Trustworthy communities have always been needed, but perhaps part of the reason we are where we are is because too often our society has NOT invested in cultivating trustworthy communities. Instead choosing practices of exploitation and violence, eroding trust and convincing us that those around us are more likely a threat than a neighbor.

When I see many challenges around us, I fear that the world is ending. Maybe it is. Maybe (probably) parts of it should. This is scary and when we are scared it is easy to turn inward, to scapegoat our fears onto “others.” Ethical leadership when the world is changing—and perhaps ending—means resisting that impulse and instead doubling down on setting more tables, doing the slow relationship work, being bold and humble as we engage with people around us.

We need to be the kind of people and create the kinds of communities the world needs when it’s ending.

As a former youth ministry director, camp counselor and convener of congregations through my work at Augsburg with the Riverside Innovation Hub—my instinct as a leader has been to carry the bulk of the responsibility to build this kind of community and then invite others into it. But this is a lopsided approach.

Cultivating trustworthy community is a group effort. Leaders may take initiative, but the work isn’t to build for, but to set a table where something new can be nurtured—more accurately, to co-create trustworthy community.

My thinking about this has been particularly shaped through a recent book project I led. Hungry for Hope, Letters to the Church from Young Adults, released this summer, is the culmination of three years of stewarding a writing community of twenty-five people. Many of them are young adults who brought to the table their hopes, heartaches and imaginations of another way possible for the church and the world.

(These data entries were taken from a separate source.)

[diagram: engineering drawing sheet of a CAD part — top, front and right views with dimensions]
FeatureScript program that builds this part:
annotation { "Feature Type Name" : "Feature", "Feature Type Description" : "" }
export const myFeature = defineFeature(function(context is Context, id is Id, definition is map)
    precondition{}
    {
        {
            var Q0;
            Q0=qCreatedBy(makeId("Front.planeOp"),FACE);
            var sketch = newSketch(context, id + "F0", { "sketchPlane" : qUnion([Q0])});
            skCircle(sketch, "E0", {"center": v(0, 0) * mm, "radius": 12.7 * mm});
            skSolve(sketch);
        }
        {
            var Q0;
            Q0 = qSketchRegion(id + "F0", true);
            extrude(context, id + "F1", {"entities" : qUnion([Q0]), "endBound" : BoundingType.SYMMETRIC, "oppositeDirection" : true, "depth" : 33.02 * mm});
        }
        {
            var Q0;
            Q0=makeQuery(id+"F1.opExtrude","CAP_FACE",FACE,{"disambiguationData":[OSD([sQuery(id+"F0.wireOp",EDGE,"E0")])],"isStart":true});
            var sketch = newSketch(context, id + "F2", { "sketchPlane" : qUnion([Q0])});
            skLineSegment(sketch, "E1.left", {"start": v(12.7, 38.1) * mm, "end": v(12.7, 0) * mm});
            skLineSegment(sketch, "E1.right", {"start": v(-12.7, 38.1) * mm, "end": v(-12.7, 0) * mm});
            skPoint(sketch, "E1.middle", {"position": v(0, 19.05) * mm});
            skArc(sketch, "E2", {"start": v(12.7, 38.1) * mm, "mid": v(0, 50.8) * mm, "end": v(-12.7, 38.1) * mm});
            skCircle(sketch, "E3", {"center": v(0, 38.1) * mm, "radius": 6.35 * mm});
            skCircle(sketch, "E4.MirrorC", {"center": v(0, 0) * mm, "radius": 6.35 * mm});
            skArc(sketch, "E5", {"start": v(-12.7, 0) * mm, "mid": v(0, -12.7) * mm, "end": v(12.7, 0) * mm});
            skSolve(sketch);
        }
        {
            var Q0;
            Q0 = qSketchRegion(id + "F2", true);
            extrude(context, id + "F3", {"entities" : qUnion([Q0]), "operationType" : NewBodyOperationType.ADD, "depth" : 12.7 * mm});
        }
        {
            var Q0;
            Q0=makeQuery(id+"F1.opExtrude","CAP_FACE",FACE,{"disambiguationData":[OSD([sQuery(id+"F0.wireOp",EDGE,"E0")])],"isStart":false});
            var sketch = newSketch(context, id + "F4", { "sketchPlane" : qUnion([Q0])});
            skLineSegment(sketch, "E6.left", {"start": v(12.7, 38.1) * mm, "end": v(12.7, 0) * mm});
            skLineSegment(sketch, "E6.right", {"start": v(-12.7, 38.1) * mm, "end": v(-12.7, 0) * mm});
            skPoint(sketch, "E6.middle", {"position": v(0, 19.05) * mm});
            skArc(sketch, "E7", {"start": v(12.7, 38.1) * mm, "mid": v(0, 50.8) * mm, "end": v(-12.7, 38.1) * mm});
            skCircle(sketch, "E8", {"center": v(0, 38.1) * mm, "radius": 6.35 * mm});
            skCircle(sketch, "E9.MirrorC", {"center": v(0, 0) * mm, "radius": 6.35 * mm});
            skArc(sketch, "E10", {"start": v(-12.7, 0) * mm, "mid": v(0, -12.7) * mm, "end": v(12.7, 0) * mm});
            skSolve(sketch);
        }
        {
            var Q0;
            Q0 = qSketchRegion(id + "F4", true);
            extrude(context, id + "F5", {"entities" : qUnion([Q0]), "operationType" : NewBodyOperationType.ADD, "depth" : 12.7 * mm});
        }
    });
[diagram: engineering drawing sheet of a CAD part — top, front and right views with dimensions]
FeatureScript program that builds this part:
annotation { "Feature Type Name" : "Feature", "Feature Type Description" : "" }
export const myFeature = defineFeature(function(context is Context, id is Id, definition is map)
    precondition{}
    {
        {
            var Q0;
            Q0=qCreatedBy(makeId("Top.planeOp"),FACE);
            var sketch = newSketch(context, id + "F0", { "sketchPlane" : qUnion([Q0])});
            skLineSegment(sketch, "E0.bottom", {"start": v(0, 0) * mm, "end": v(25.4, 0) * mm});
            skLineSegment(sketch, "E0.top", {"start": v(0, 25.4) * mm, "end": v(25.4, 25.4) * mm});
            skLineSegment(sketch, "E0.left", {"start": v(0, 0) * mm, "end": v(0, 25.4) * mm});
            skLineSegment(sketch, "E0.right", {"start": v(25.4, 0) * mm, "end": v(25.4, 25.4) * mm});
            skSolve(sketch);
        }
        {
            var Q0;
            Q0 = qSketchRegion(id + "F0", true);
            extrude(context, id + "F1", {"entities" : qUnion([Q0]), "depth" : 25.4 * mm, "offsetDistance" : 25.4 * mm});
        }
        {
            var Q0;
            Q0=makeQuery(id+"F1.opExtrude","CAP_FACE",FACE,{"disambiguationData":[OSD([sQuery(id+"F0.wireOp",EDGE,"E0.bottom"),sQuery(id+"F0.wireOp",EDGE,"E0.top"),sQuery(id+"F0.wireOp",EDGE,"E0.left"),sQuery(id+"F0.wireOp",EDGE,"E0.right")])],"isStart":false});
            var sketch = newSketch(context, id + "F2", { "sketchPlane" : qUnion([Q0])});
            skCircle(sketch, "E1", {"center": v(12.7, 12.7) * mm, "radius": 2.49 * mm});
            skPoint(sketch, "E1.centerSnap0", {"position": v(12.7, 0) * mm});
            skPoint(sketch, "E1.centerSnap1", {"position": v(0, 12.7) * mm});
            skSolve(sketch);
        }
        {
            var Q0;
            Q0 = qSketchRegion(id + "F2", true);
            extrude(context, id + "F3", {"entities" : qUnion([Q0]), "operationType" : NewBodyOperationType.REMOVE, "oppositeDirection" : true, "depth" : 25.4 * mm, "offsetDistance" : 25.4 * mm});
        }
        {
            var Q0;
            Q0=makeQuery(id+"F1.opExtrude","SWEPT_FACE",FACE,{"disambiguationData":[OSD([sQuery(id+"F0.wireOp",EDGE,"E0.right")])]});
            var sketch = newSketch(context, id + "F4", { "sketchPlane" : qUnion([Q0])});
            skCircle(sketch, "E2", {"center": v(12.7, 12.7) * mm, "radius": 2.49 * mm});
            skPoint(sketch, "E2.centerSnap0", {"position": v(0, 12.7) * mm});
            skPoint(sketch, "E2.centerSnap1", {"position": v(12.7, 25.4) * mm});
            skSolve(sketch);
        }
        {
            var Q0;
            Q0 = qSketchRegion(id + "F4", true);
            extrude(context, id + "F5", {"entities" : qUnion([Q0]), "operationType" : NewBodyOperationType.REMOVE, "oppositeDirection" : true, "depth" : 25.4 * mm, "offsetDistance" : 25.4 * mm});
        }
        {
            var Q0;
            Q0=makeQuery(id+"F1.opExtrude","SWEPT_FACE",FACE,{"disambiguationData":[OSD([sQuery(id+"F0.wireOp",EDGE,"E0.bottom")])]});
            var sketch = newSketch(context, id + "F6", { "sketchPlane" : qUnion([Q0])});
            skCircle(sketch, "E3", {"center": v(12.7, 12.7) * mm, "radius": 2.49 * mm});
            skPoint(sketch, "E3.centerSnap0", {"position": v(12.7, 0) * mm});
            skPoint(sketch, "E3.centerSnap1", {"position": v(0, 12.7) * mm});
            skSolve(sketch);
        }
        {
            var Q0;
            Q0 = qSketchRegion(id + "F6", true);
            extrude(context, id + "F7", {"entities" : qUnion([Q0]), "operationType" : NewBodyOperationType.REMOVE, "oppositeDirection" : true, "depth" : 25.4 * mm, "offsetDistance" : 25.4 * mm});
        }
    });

The process of co-creating this book mirrors the final product, which is an invitation to sit at the table together and wrestle with the questions of our time, ones that really matter to young adults (and folks of all ages!) Rev. Lamont Wells concluding remarks at this summer’s gathering landed home for me when he quoted Sharon Daloz Parks. Ethical leadership is “not about having the right answers, but about cultivating the courage to hold questions that matter and walk with others through them.” These are the first faithful steps towards co-creating trustworthy communities. These are the kinds of communities that not only are needed when worlds are ending, but are needed to seed what new worlds may begin to emerge.